Obituary: Chelo Alonso
'Cuban H-bomb' famed for sensual roles in 1950s and 1960s movies
Chelo Alonso, the actress and dancer, who has died aged 85, was heralded as "the new Josephine Baker" when she took to the stage at the Folies Bergere in Paris in the 1950s. She quickly gained a legion of male admirers who would return to see her time and again.
She made up for her lack of height with sensual routines that mixed Cuban and African styles, as well as belly-dancing, and she became known as "The Cuban H-bomb". On screen, she would be noted for what one critic described as "her volcanic temperament, highly distinctive cheekbones and wild mane of dark hair".
But Alonso had her detractors - including Fidel Castro, who was so incensed that she was raising her profile outside Cuba that he reputedly sent Che Guevara on an unsuccessful mission to talk her into going back.
Swedish actress Anita Ekberg had also been less than impressed with Alonso. In 1958, they were shooting the sword-and-sandal epic Sheba And The Gladiator (also known as Sign Of The Gladiator) when the producers, responding to Alonso's sex appeal, beefed up her role as a slave, dancer and conspirator, and gave her equal billing with her Swedish rival, who was not best pleased.

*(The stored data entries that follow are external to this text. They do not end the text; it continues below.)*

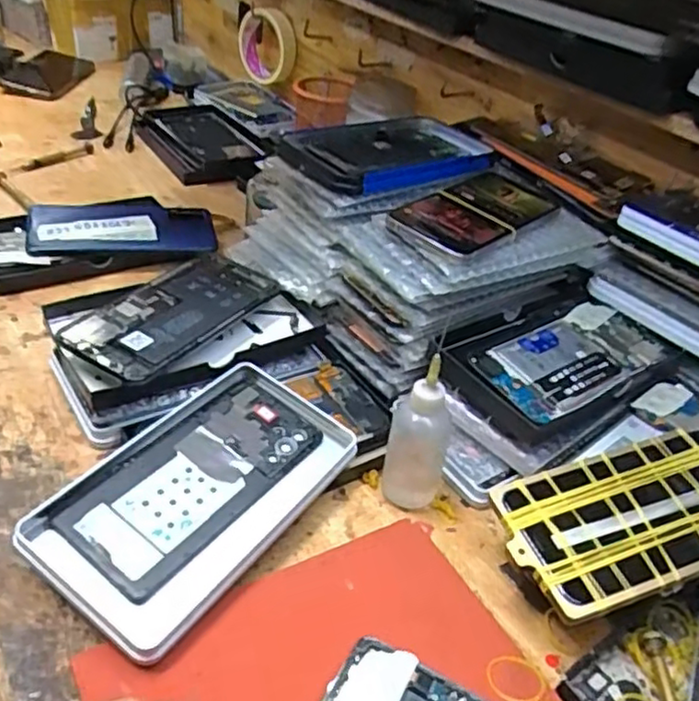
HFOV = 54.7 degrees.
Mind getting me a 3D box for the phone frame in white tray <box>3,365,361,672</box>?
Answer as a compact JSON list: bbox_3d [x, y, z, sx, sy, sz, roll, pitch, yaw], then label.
[{"bbox_3d":[-0.084,0.081,0.399,0.104,0.031,0.186,28,41,24],"label":"phone frame in white tray"}]

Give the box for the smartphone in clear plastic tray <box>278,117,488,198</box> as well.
[{"bbox_3d":[0.033,-0.163,0.561,0.183,0.022,0.108,-18,43,-33],"label":"smartphone in clear plastic tray"}]

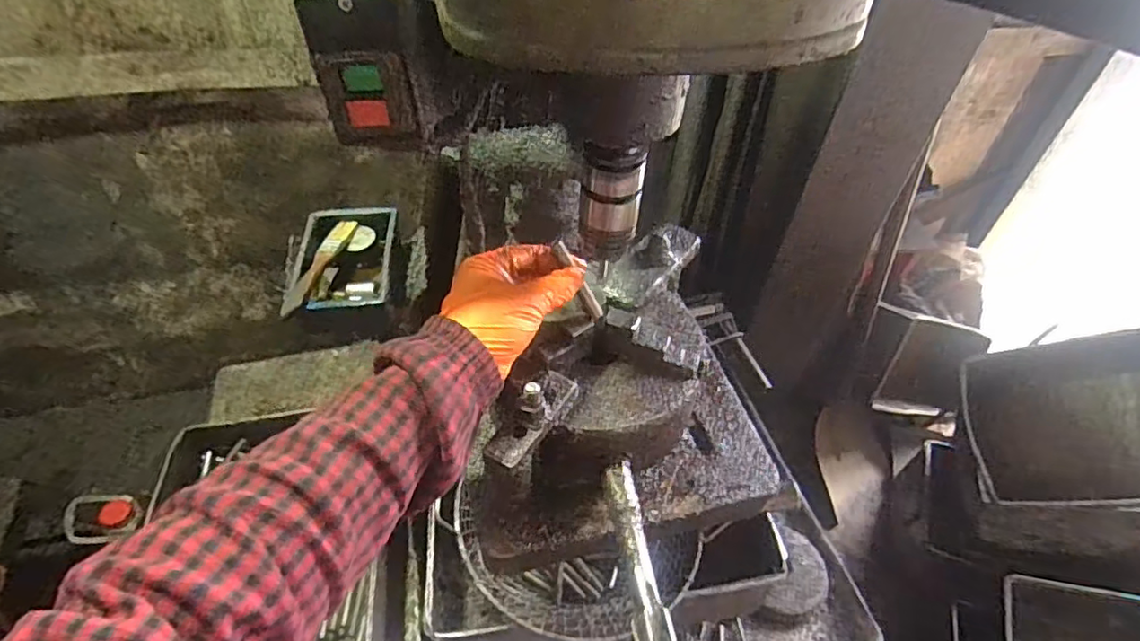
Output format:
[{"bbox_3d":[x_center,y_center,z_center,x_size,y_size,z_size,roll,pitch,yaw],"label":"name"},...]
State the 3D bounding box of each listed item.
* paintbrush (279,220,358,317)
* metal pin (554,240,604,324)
[{"bbox_3d":[-0.257,-0.060,0.626,0.022,0.008,0.151,9,47,2],"label":"paintbrush"},{"bbox_3d":[0.008,-0.033,0.500,0.009,0.077,0.011,-4,31,47],"label":"metal pin"}]

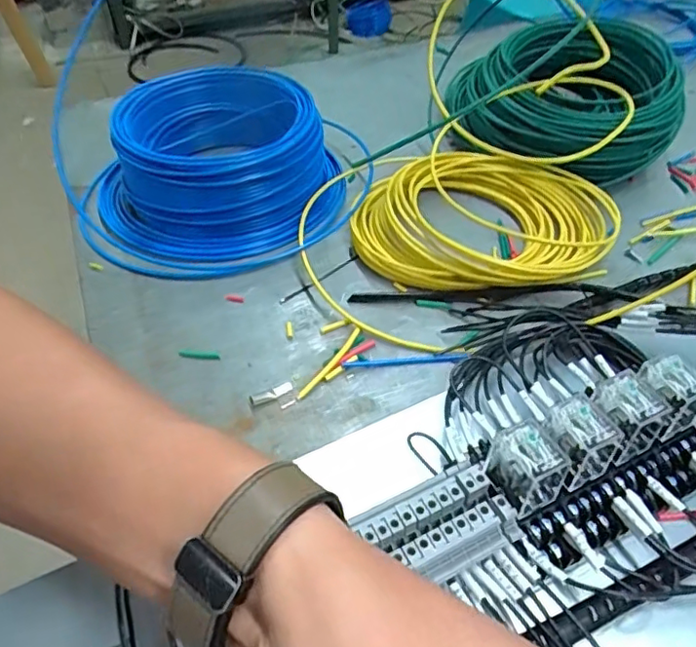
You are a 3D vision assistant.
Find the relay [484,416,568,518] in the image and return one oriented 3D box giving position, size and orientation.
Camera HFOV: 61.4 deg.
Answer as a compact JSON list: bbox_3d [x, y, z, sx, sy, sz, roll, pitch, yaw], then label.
[{"bbox_3d":[0.081,0.063,0.265,0.026,0.033,0.028,-19,49,-16],"label":"relay"}]

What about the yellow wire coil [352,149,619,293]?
[{"bbox_3d":[0.112,-0.088,0.480,0.215,0.037,0.154,-2,47,-1],"label":"yellow wire coil"}]

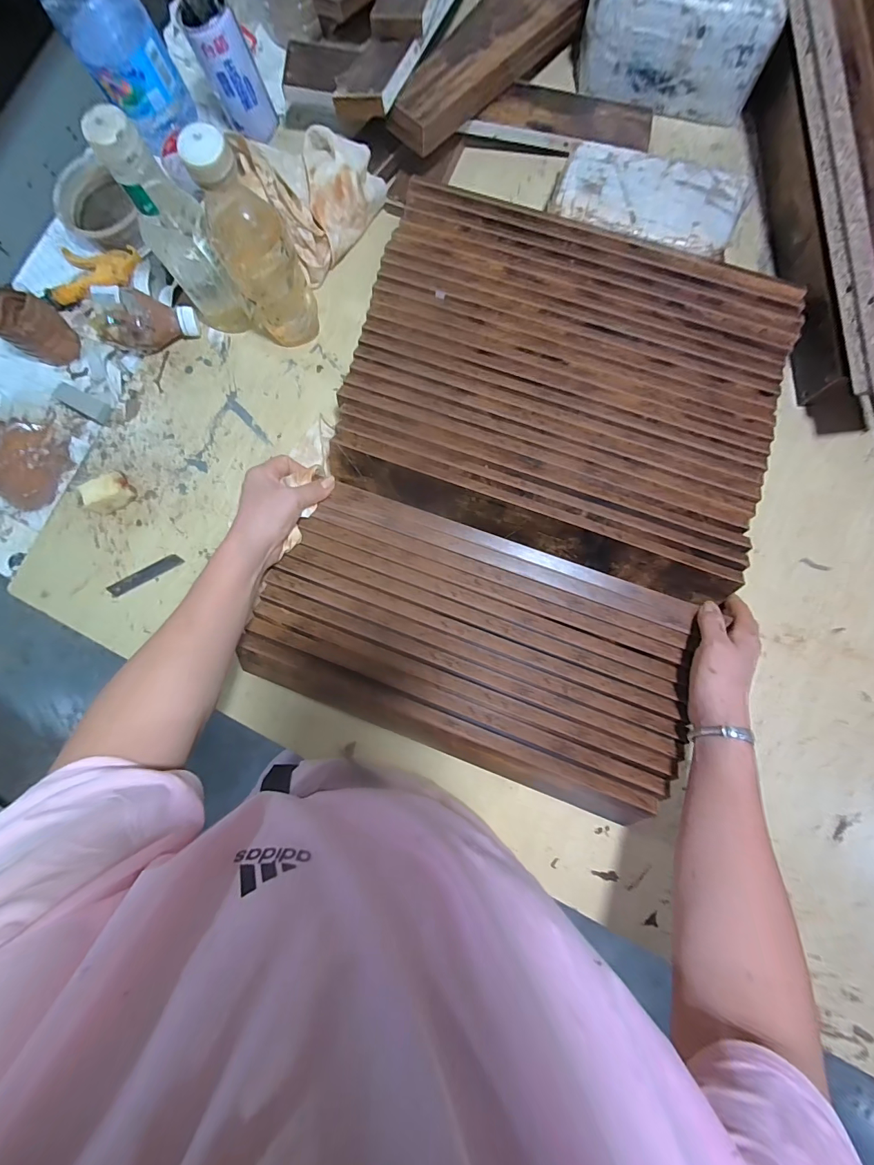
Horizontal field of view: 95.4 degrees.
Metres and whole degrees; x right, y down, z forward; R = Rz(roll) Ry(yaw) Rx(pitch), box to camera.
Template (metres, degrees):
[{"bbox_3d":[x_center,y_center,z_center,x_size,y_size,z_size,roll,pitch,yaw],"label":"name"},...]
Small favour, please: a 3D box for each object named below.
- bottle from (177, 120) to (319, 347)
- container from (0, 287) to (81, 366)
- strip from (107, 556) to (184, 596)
[{"bbox_3d":[-0.188,-0.341,0.418,0.077,0.205,0.059,-31,84,-1],"label":"bottle"},{"bbox_3d":[-0.522,-0.333,0.514,0.062,0.062,0.066,0,84,3],"label":"container"},{"bbox_3d":[-0.364,-0.010,0.498,0.097,0.006,0.015,-28,91,1],"label":"strip"}]

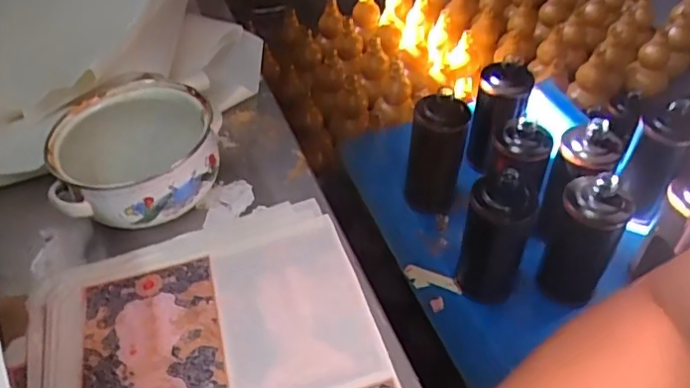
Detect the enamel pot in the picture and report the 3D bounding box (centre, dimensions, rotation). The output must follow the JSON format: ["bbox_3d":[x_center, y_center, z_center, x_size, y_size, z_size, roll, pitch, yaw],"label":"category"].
[{"bbox_3d":[-0.183,-0.035,0.526,0.134,0.068,0.135,-2,45,2],"label":"enamel pot"}]

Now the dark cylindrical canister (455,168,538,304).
[{"bbox_3d":[0.193,0.061,0.776,0.080,0.203,0.065,10,45,11],"label":"dark cylindrical canister"}]

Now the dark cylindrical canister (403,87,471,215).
[{"bbox_3d":[0.134,-0.057,0.881,0.076,0.180,0.075,0,44,0],"label":"dark cylindrical canister"}]

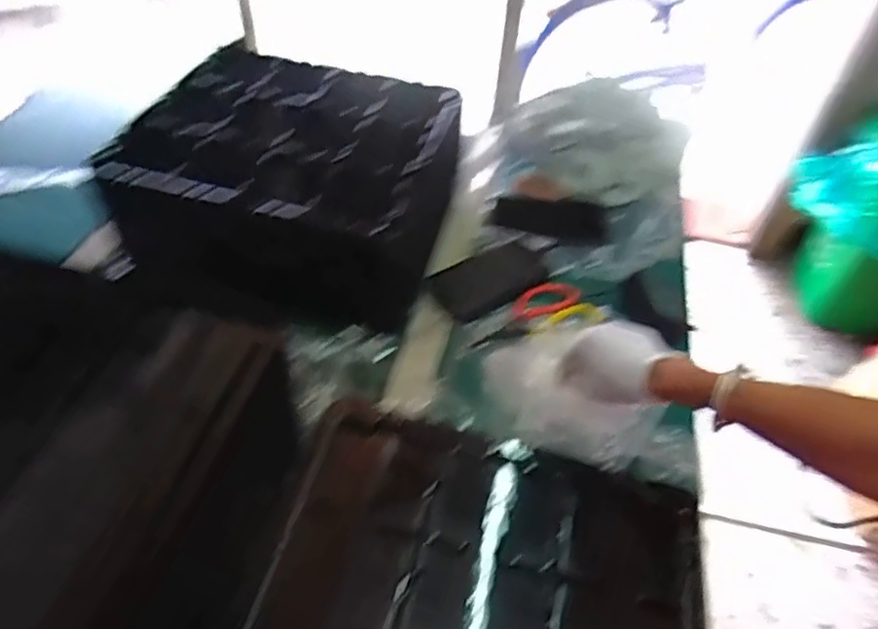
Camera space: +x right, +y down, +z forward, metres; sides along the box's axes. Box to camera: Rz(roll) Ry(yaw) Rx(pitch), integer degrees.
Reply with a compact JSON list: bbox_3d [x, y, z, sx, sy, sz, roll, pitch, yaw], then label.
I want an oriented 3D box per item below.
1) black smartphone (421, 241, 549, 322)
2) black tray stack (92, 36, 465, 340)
[{"bbox_3d":[0.062,-0.043,0.788,0.169,0.011,0.071,-29,82,-29],"label":"black smartphone"},{"bbox_3d":[-0.177,-0.164,0.817,0.370,0.175,0.319,13,48,7],"label":"black tray stack"}]

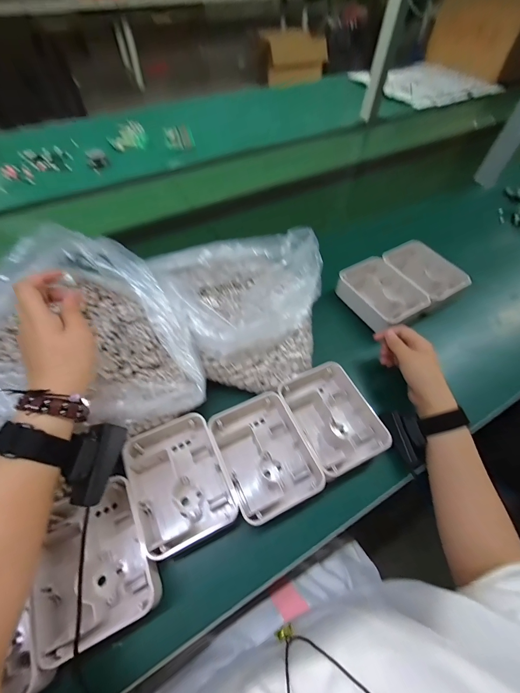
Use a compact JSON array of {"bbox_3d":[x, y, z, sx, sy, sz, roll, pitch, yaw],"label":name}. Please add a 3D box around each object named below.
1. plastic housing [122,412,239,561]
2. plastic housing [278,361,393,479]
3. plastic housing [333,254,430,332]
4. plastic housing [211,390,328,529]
[{"bbox_3d":[-0.091,0.153,0.346,0.100,0.039,0.131,-21,59,-15],"label":"plastic housing"},{"bbox_3d":[0.090,0.094,0.401,0.097,0.049,0.135,-21,59,-15],"label":"plastic housing"},{"bbox_3d":[0.201,-0.090,0.521,0.113,0.035,0.139,-27,61,-18],"label":"plastic housing"},{"bbox_3d":[0.003,0.129,0.367,0.102,0.035,0.134,-22,59,-16],"label":"plastic housing"}]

Chelo Alonso was born Isabel Apolonia Garcia Hernandez on April 10 1933 at Camaguey in Cuba. Her Cuban father and Mexican mother were both artistic and encouraged their daughter to embrace her passion for music and movement.
By her early teens, she was performing in Havana at Cuba's National Theatre, and via dancing stints on Broadway and in Paris, she arrived in Italy and was cast in a series of sword-and-sandallers alongside such beefcake hunks as Steve Reeves, Mark Forest and former Tarzan, Lex Barker.
After Sheba And The Gladiator, there were such classics of the genre as Goliath And The Barbarians - which earned Alonso the accolade of "Italian cinema's female discovery" from the National Board of Film Advertisers - The Pirate And The Slave Girl, Attack Of The Moors, Terror Of The Red Mask, The Huns (as Tanya, Queen of the Tartars) and Atlas Against The Cyclops.
While filming another of these epics, Morgan, The Pirate (1960), she met the film's production manager, Aldo Pomilia. They married in 1962, and after completing the drama Desert War, Alonso retired to bring up their son.
Four years later, she had a non-speaking cameo in Sergio Leone's The Good, The Bad And The Ugly, starring Clint Eastwood, on which Aldo was production supervisor. She played a woman who cooks a meal for the hired gun, played by Lee Van Cleef, while he waits for her husband and son to return home. When they show up, he shoots them dead.
Two more spaghetti westerns followed, in which she played the sultry Dolores in Run, Man, Run (1968) - her best performance - and the following year in Night Of The Serpent.
After that, Alonso devoted herself to television work in Italy, where she was a mainstay for the next two decades, appearing on everything from variety shows to cooking programmes.
When her husband died in 1986, she retired to run a four-star hotel and, later, a cattery.
Alonso, who died on February 20, is survived by her son.